Reproduce the text read from each page in the entries below, switching every "Bao Zi" to "Baozi" and keeping everything else the same. Omit the pictures.

* * * *

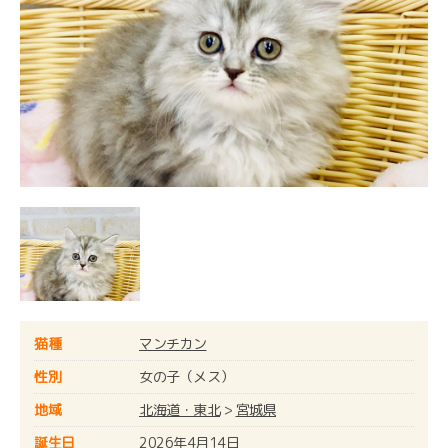
猫種
マンチカン
性別
女の子（メス）
地域
北海道・東北
>
宮城県
誕生日
2026年4月14日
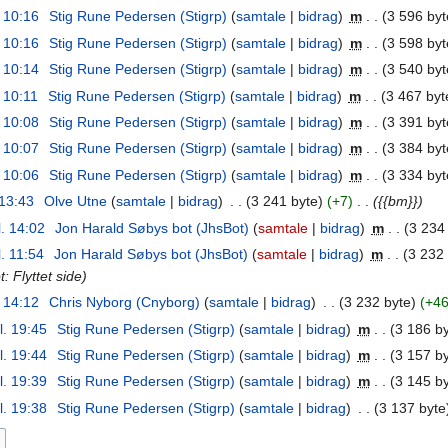
. 10:16
‎
Stig Rune Pedersen (Stigrp)
samtale
bidrag
‎
m
3 596 byt
. 10:16
‎
Stig Rune Pedersen (Stigrp)
samtale
bidrag
‎
m
3 598 byt
. 10:14
‎
Stig Rune Pedersen (Stigrp)
samtale
bidrag
‎
m
3 540 byt
. 10:11
‎
Stig Rune Pedersen (Stigrp)
samtale
bidrag
‎
m
3 467 byt
. 10:08
‎
Stig Rune Pedersen (Stigrp)
samtale
bidrag
‎
m
3 391 byt
. 10:07
‎
Stig Rune Pedersen (Stigrp)
samtale
bidrag
‎
m
3 384 byt
. 10:06
‎
Stig Rune Pedersen (Stigrp)
samtale
bidrag
‎
m
3 334 byt
 13:43
‎
Olve Utne
samtale
bidrag
‎
3 241 byte
+7
‎
{{bm}}
l. 14:02
‎
Jon Harald Søbys bot (JhsBot)
samtale
bidrag
‎
m
3 234
l. 11:54
‎
Jon Harald Søbys bot (JhsBot)
samtale
bidrag
‎
m
3 232 
t: Flyttet side
. 14:12
‎
Chris Nyborg (Cnyborg)
samtale
bidrag
‎
3 232 byte
+4
l. 19:45
‎
Stig Rune Pedersen (Stigrp)
samtale
bidrag
‎
m
3 186 b
l. 19:44
‎
Stig Rune Pedersen (Stigrp)
samtale
bidrag
‎
m
3 157 b
l. 19:39
‎
Stig Rune Pedersen (Stigrp)
samtale
bidrag
‎
m
3 145 b
l. 19:38
‎
Stig Rune Pedersen (Stigrp)
samtale
bidrag
‎
3 137 byte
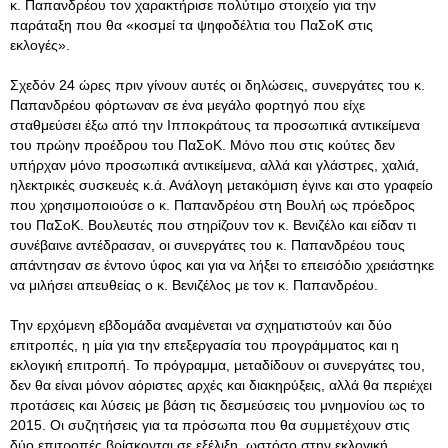
κ. Παπανδρέου τον χαρακτήρισε πολύτιμο στοιχείο για την
παράταξη που θα «κοσμεί τα ψηφοδέλτια του ΠαΣοΚ στις
εκλογές».
Σχεδόν 24 ώρες πριν γίνουν αυτές οι δηλώσεις, συνεργάτες του κ.
Παπανδρέου φόρτωναν σε ένα μεγάλο φορτηγό που είχε
σταθμεύσει έξω από την Ιπποκράτους τα προσωπικά αντικείμενα
του πρώην προέδρου του ΠαΣοΚ. Μόνο που στις κούτες δεν
υπήρχαν μόνο προσωπικά αντικείμενα, αλλά και γλάστρες, χαλιά,
ηλεκτρικές συσκευές κ.ά. Ανάλογη μετακόμιση έγινε και στο γραφείο
που χρησιμοποιούσε ο κ. Παπανδρέου στη Βουλή ως πρόεδρος
του ΠαΣοΚ. Βουλευτές που στηρίζουν τον κ. Βενιζέλο και είδαν τι
συνέβαινε αντέδρασαν, οι συνεργάτες του κ. Παπανδρέου τους
απάντησαν σε έντονο ύφος και για να λήξει το επεισόδιο χρειάστηκε
να μιλήσει απευθείας ο κ. Βενιζέλος με τον κ. Παπανδρέου.
Την ερχόμενη εβδομάδα αναμένεται να σχηματιστούν και δύο
επιτροπές, η μία για την επεξεργασία του προγράμματος και η
εκλογική επιτροπή. Το πρόγραμμα, μεταδίδουν οι συνεργάτες του,
δεν θα είναι μόνον αόριστες αρχές και διακηρύξεις, αλλά θα περιέχει
προτάσεις και λύσεις με βάση τις δεσμεύσεις του μνημονίου ως το
2015. Οι συζητήσεις για τα πρόσωπα που θα συμμετέχουν στις
δύο επιτροπές βρίσκονται σε εξέλιξη, ωστόσο στην εκλογική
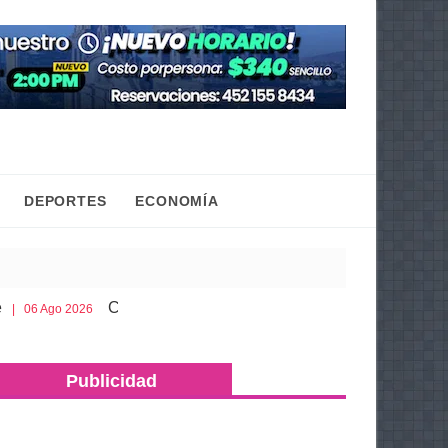
DEPORTES
ECONOMÍA
Cobaem ofrece bachillerato sabatino para mayores de 2
2026
Publicidad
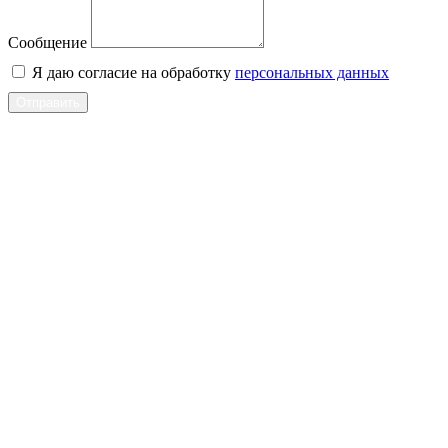
Сообщение
Я даю согласие на обработку
персональных данных
Отправить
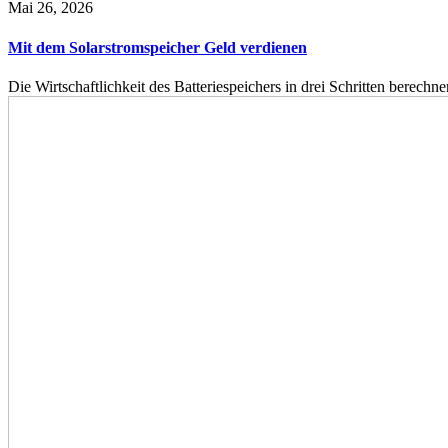
Mai 26, 2026
Mit dem Solarstromspeicher Geld verdienen
Die Wirtschaftlichkeit des Batteriespeichers in drei Schritten berech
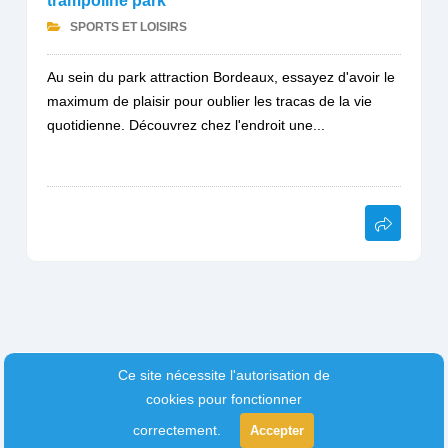
trampoline park
SPORTS ET LOISIRS
Au sein du park attraction Bordeaux, essayez d'avoir le
maximum de plaisir pour oublier les tracas de la vie
quotidienne. Découvrez chez l'endroit une...
Ce site nécessite l'autorisation de
cookies pour fonctionner
correctement.
Accepter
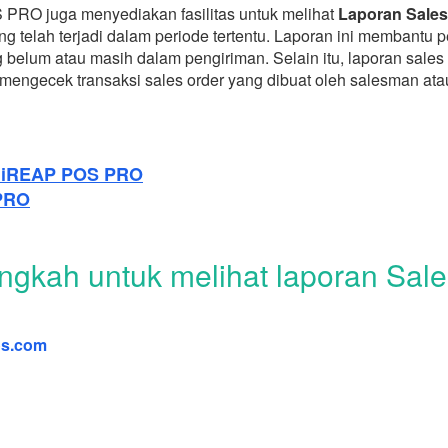
S PRO juga menyediakan fasilitas untuk melihat
Laporan Sales
telah terjadi dalam periode tertentu. Laporan ini membantu pe
belum atau masih dalam pengiriman. Selain itu, laporan sales o
gecek transaksi sales order yang dibuat oleh salesman atau 
i iREAP POS PRO
 PRO
angkah untuk melihat laporan Sa
os.com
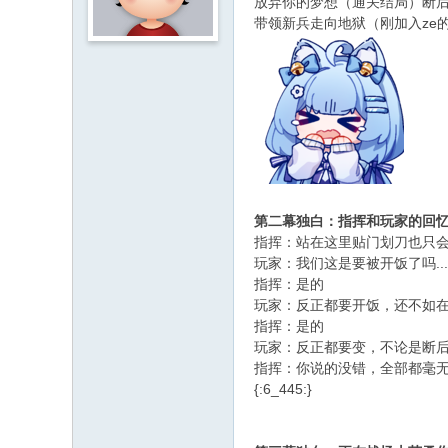
放弃你的梦想（通关结局）断
带领新兵走向地狱（刚加入ze
第二幕独白：指挥和玩家的回
指挥：站在这里贴门划刀也只会
玩家：我们这是要被开饭了吗....
指挥：是的
玩家：反正都要开饭，还不如在断后
指挥：是的
玩家：反正都要变，不论是断后被
指挥：你说的没错，全部都毫
{:6_445:}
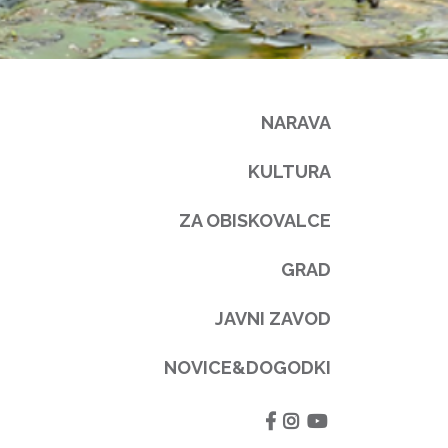
NARAVA
KULTURA
ZA OBISKOVALCE
GRAD
JAVNI ZAVOD
NOVICE&DOGODKI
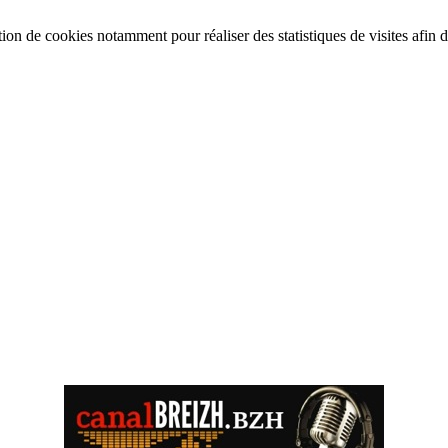
tion de cookies notamment pour réaliser des statistiques de visites afin d’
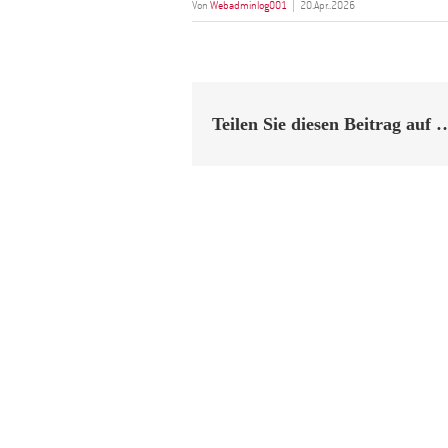
Von
Webadminlog001
|
20.Apr..2026
Teilen Sie diesen Beitrag auf 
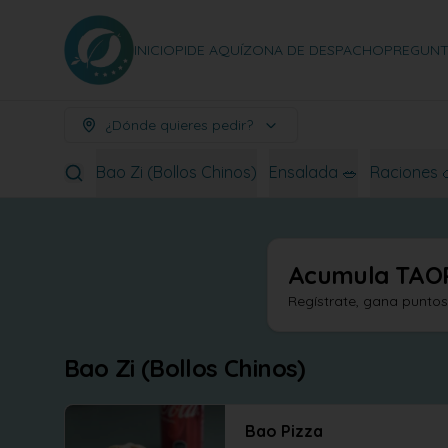
INICIO
PIDE AQUÍ
ZONA DE DESPACHO
PREGUNT
¿Dónde quieres pedir?
Bao Zi (Bollos Chinos)
Ensalada 🥗
Raciones 
Acumula
TAO
Regístrate, gana punto
Bao Zi (Bollos Chinos)
Bao Pizza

* * * *

* RESPONSE
猫種
マンチカン
性別
女の子（メス）
地域
北海道・東北
>
宮城県
誕生日
2026年4月14日
. 10:16
‎
Stig Rune Pedersen (Stigrp)
samtale
bidrag
‎
m
3 596 byt
. 10:16
‎
Stig Rune Pedersen (Stigrp)
samtale
bidrag
‎
m
3 598 byt
. 10:14
‎
Stig Rune Pedersen (Stigrp)
samtale
bidrag
‎
m
3 540 byt
. 10:11
‎
Stig Rune Pedersen (Stigrp)
samtale
bidrag
‎
m
3 467 byt
. 10:08
‎
Stig Rune Pedersen (Stigrp)
samtale
bidrag
‎
m
3 391 byt
. 10:07
‎
Stig Rune Pedersen (Stigrp)
samtale
bidrag
‎
m
3 384 byt
. 10:06
‎
Stig Rune Pedersen (Stigrp)
samtale
bidrag
‎
m
3 334 byt
 13:43
‎
Olve Utne
samtale
bidrag
‎
3 241 byte
+7
‎
{{bm}}
l. 14:02
‎
Jon Harald Søbys bot (JhsBot)
samtale
bidrag
‎
m
3 234
l. 11:54
‎
Jon Harald Søbys bot (JhsBot)
samtale
bidrag
‎
m
3 232 
t: Flyttet side
. 14:12
‎
Chris Nyborg (Cnyborg)
samtale
bidrag
‎
3 232 byte
+4
l. 19:45
‎
Stig Rune Pedersen (Stigrp)
samtale
bidrag
‎
m
3 186 b
l. 19:44
‎
Stig Rune Pedersen (Stigrp)
samtale
bidrag
‎
m
3 157 b
l. 19:39
‎
Stig Rune Pedersen (Stigrp)
samtale
bidrag
‎
m
3 145 b
l. 19:38
‎
Stig Rune Pedersen (Stigrp)
samtale
bidrag
‎
3 137 byte
κ. Παπανδρέου τον χαρακτήρισε πολύτιμο στοιχείο για την
παράταξη που θα «κοσμεί τα ψηφοδέλτια του ΠαΣοΚ στις
εκλογές».
Σχεδόν 24 ώρες πριν γίνουν αυτές οι δηλώσεις, συνεργάτες του κ.
Παπανδρέου φόρτωναν σε ένα μεγάλο φορτηγό που είχε
σταθμεύσει έξω από την Ιπποκράτους τα προσωπικά αντικείμενα
του πρώην προέδρου του ΠαΣοΚ. Μόνο που στις κούτες δεν
υπήρχαν μόνο προσωπικά αντικείμενα, αλλά και γλάστρες, χαλιά,
ηλεκτρικές συσκευές κ.ά. Ανάλογη μετακόμιση έγινε και στο γραφείο
που χρησιμοποιούσε ο κ. Παπανδρέου στη Βουλή ως πρόεδρος
του ΠαΣοΚ. Βουλευτές που στηρίζουν τον κ. Βενιζέλο και είδαν τι
συνέβαινε αντέδρασαν, οι συνεργάτες του κ. Παπανδρέου τους
απάντησαν σε έντονο ύφος και για να λήξει το επεισόδιο χρειάστηκε
να μιλήσει απευθείας ο κ. Βενιζέλος με τον κ. Παπανδρέου.
Την ερχόμενη εβδομάδα αναμένεται να σχηματιστούν και δύο
επιτροπές, η μία για την επεξεργασία του προγράμματος και η
εκλογική επιτροπή. Το πρόγραμμα, μεταδίδουν οι συνεργάτες του,
δεν θα είναι μόνον αόριστες αρχές και διακηρύξεις, αλλά θα περιέχει
προτάσεις και λύσεις με βάση τις δεσμεύσεις του μνημονίου ως το
2015. Οι συζητήσεις για τα πρόσωπα που θα συμμετέχουν στις
δύο επιτροπές βρίσκονται σε εξέλιξη, ωστόσο στην εκλογική
DEPORTES
ECONOMÍA
Cobaem ofrece bachillerato sabatino para mayores de 2
2026
Publicidad
Сообщение
Я даю согласие на обработку
персональных данных
Отправить
Mai 26, 2026
Mit dem Solarstromspeicher Geld verdienen
Die Wirtschaftlichkeit des Batteriespeichers in drei Schritten berech
trampoline park
SPORTS ET LOISIRS
Au sein du park attraction Bordeaux, essayez d'avoir le
maximum de plaisir pour oublier les tracas de la vie
quotidienne. Découvrez chez l'endroit une...
Ce site nécessite l'autorisation de
cookies pour fonctionner
correctement.
Accepter
S PRO juga menyediakan fasilitas untuk melihat
Laporan Sales
telah terjadi dalam periode tertentu. Laporan ini membantu pe
belum atau masih dalam pengiriman. Selain itu, laporan sales o
gecek transaksi sales order yang dibuat oleh salesman atau 
i iREAP POS PRO
 PRO
angkah untuk melihat laporan Sa
os.com
放弃你的梦想（通关结局）断
带领新兵走向地狱（刚加入ze
第二幕独白：指挥和玩家的回
指挥：站在这里贴门划刀也只会
玩家：我们这是要被开饭了吗....
指挥：是的
玩家：反正都要开饭，还不如在断后
指挥：是的
玩家：反正都要变，不论是断后被
指挥：你说的没错，全部都毫
{:6_445:}
NARAVA
KULTURA
ZA OBISKOVALCE
GRAD
JAVNI ZAVOD
NOVICE&DOGODKI
tion de cookies notamment pour réaliser des statistiques de visites afin d’
Von
Webadminlog001
|
20.Apr..2026
Teilen Sie diesen Beitrag auf 
INICIO
PIDE AQUÍ
ZONA DE DESPACHO
PREGUNT
¿Dónde quieres pedir?
Baozi (Bollos Chinos)
Ensalada 🥗
Raciones 
Acumula
TAO
Regístrate, gana punto
Baozi (Bollos Chinos)
Bao Pizza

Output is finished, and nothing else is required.